Reputation: 17373
I've a code below:
class Person
{
public string FirstName { get; set; }
public string LastName { get; set; }
public Address address { get; set; }
public Person GetFullName()
{
return new Person { };
}
}
public class Address
{
public int Name { get; set; }
}
I need to check if Person is not null and also the Address it contains. For this the code below works:
class Program
{
static void Main(string[] args)
{
Person person = new Person();
person.FirstName="bla";
if (person != null && person.address != null)
{
Console.WriteLine(person.address.Name);
}
}
}
Question I've:
How does this code executed as person.Address should have thrown Null Exception?
if (person != null && person.address != null)
Upvotes: 0
Views: 179
Reputation: 5823
The correct way to check for nullity is if(person != null)
. If you do if(!person.Equals(null))
then you will get a NullReferenceException if person == null
. Which is kind of comical since avoiding this exception was the goal in the first place.
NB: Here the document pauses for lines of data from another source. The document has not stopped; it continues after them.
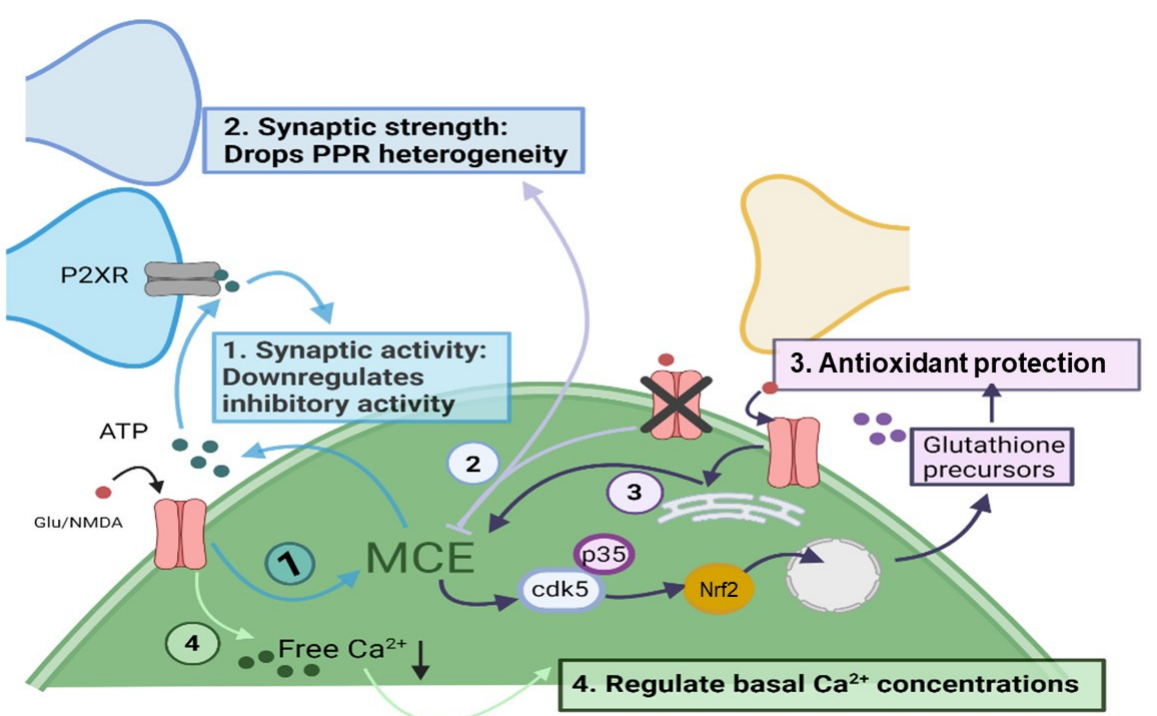
Figure 3. Functional implications of astrocyte NMDA receptors. The following may occur as a result of Antioxidant protection NMDAR activity, possibly via astrocyte calcium events: (1) Modulation of synaptic activity; ATP gliotransmission is evoked that acts on presynaptic P2XRs and thus downregulates inhibitory activity [130]. (2) Regulation of synaptic strength: reduced astrocyte NMDAR expression decreases the paired-pulse ratio variability [49,139] (3) Protection of neurons against antioxidant stress; NMDAR activation upregulates expression of cdk5/p35 that promotes expression of glutathione precursors through Nrf2 [121]. (4) Regulation of basal astrocyte Ca 2+ concentrations, which can define MCEs characteristics such as amplitude and peak frequency [26,27].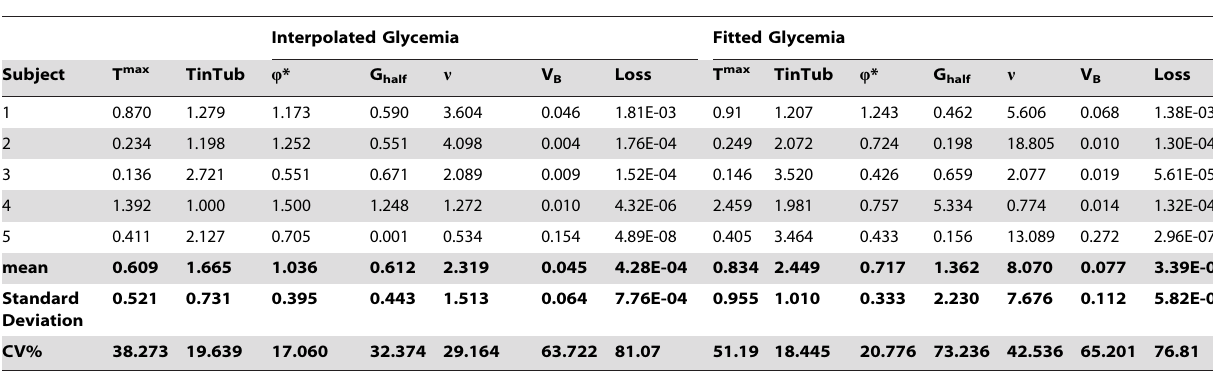
Table 6. Parameter estimation for the PTR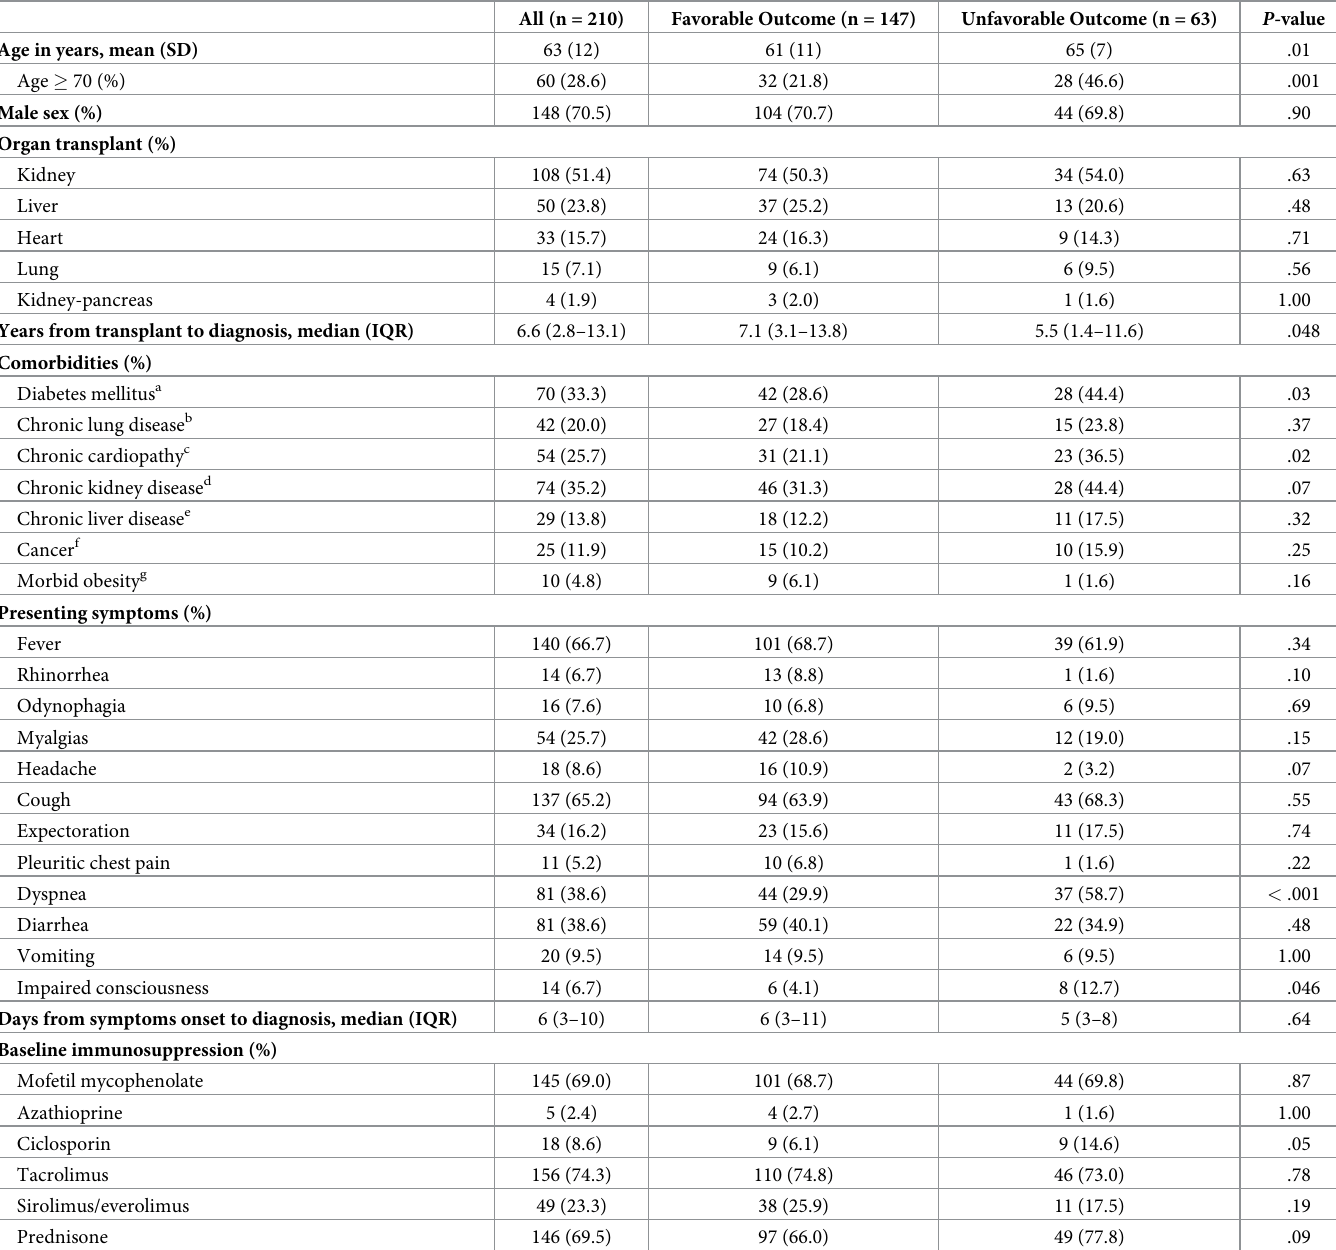
Table 1. Demographics, comorbidities, clinical data, and baseline immunosuppression in all patients and by clinical outcome at final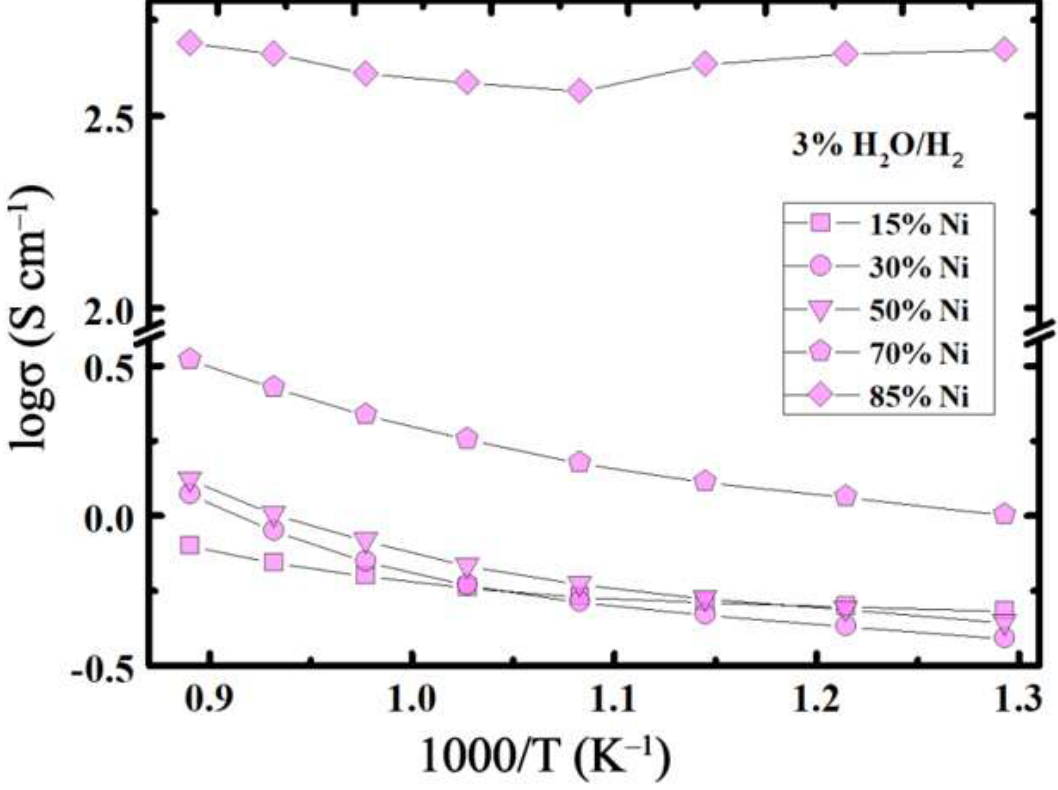
Figure 3. Temperature dependences of conductivity for the (1 − x)Sr 2 Mg 0.25 Ni 0.75 MoO 6 − δ + xNi composites in 3%H 2 O / H 2 atmosphere. Table 2. Electrical conductivity (at 800 °C) and activation energy value of the (1–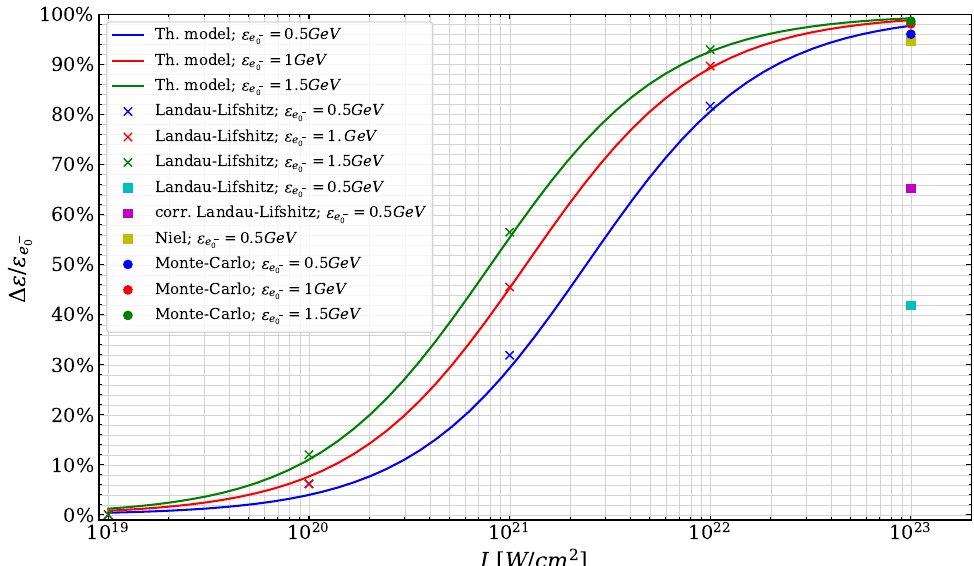
Figure 2. Electron energy loss vs. laser intensity as obtained from 2D PIC simulations. The con- = 0.5 GeV, red— ε = 1 GeV, green— ε = 1 GeV) represent the theoret- tinuous lines (blue— ε e − 0 e − 0 e − 0 ical scaling from Equation (2). The simulation results are represented as follows: the continuous = 0.5 GeV, red— ε = 1 GeV, green— ε = 1 GeV); Landau-Lifshitz model—crosses (blue— ε e − 0 e − 0 e − 0 for I = 10 23 W/cm 2 : continuous Landau-Lifhsitz model—azure square, corrected Landau-Lifshitz model—magenta square, stochastic Niel model—yellow square and stochastic Monte Carlo model— = 0.5 GeV, red— ε = 1 GeV, green— ε = 1 circles (blue— ε e − 0 e − 0 e − 0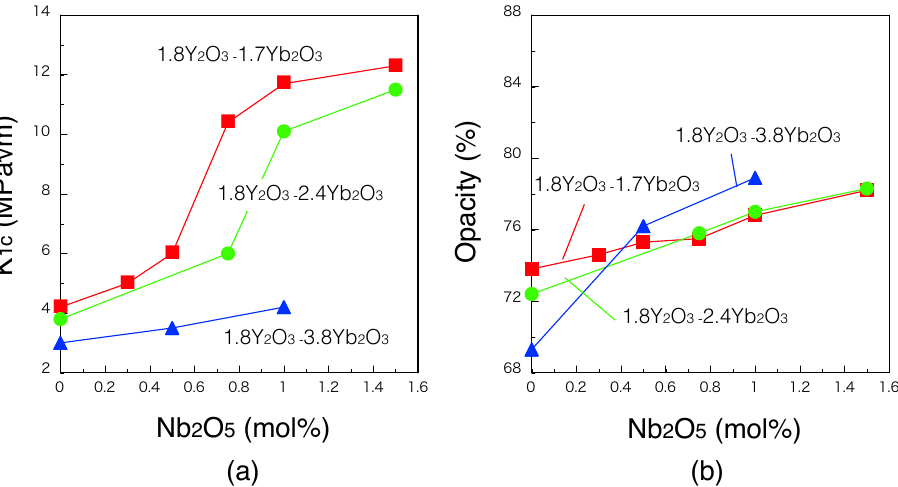
Figure 4. The effect of Nb 2 O 5 content on ( a ) fracture toughness and ( b ) opacity of ZrO 2 -Y 2 O 3 -Yb 2 O 3 - Nb 2 O 5 (No. 6–8 and 31–40).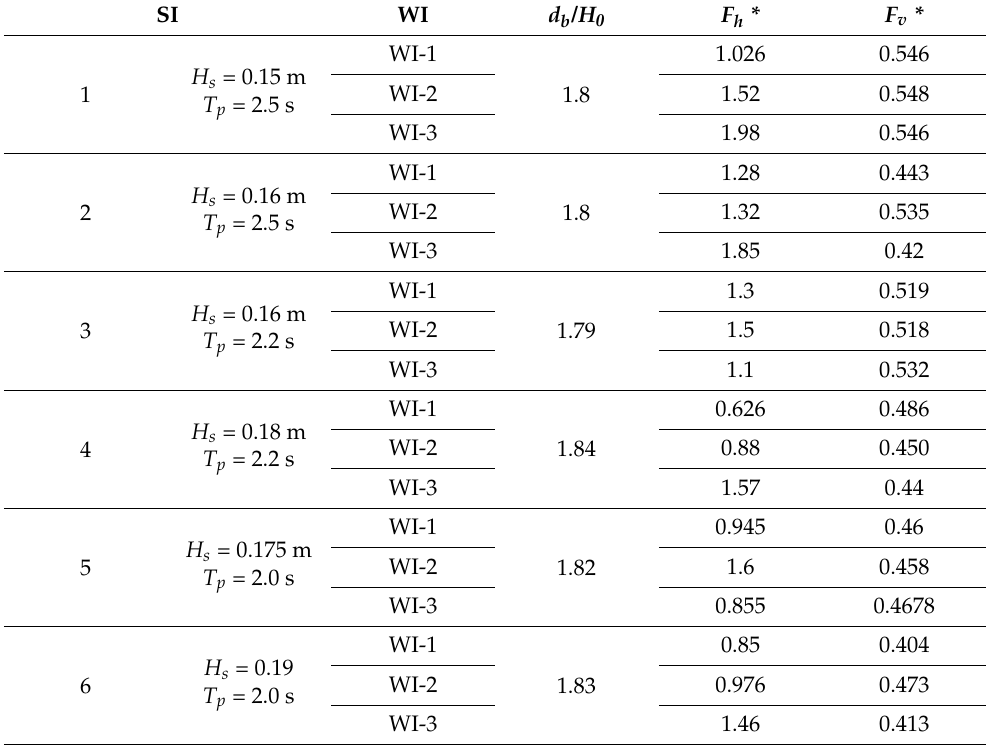
Table 3. Different wave impact scenarios and the impact forces obtained. SI WI d b /H 0 F h * F v * H s = 0.15 m 1 T p = 2.5 s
Your code executes because if person != null
is true only then it starts looking at the next statement wich is person.address != null
. if the first statement returns false, it won't even look at the next because of the && operator.
Edit: you also might wanna know that person.address.Name
is never null since this is an integer. By default it's value = 0 instead of null. Of course, this applies only to class members fields, as local method-level fields must be explicitly assigned a value before use.
Upvotes: 1
Reputation: 137148
Your code is perfectly fine
if (person != null && person.address != null)
works when person
is null because C# terminates the evaluation of the statements in the expression as soon as it comes across one that evaluates to false.
Your code is the same as the following:
if (person != null)
{
if (person.address != null)
{
// do stuff
}
}
Other languages (Ada) aren't the same. There the order the expressions are evaluated is either not determined or determined by the "cost" of the operation. There if you want to force the order of evaluation you have to use the and then
(or or else
) construct:
if (person != null and then person.address != null)
It makes the code clearer but that's about all it has going for it.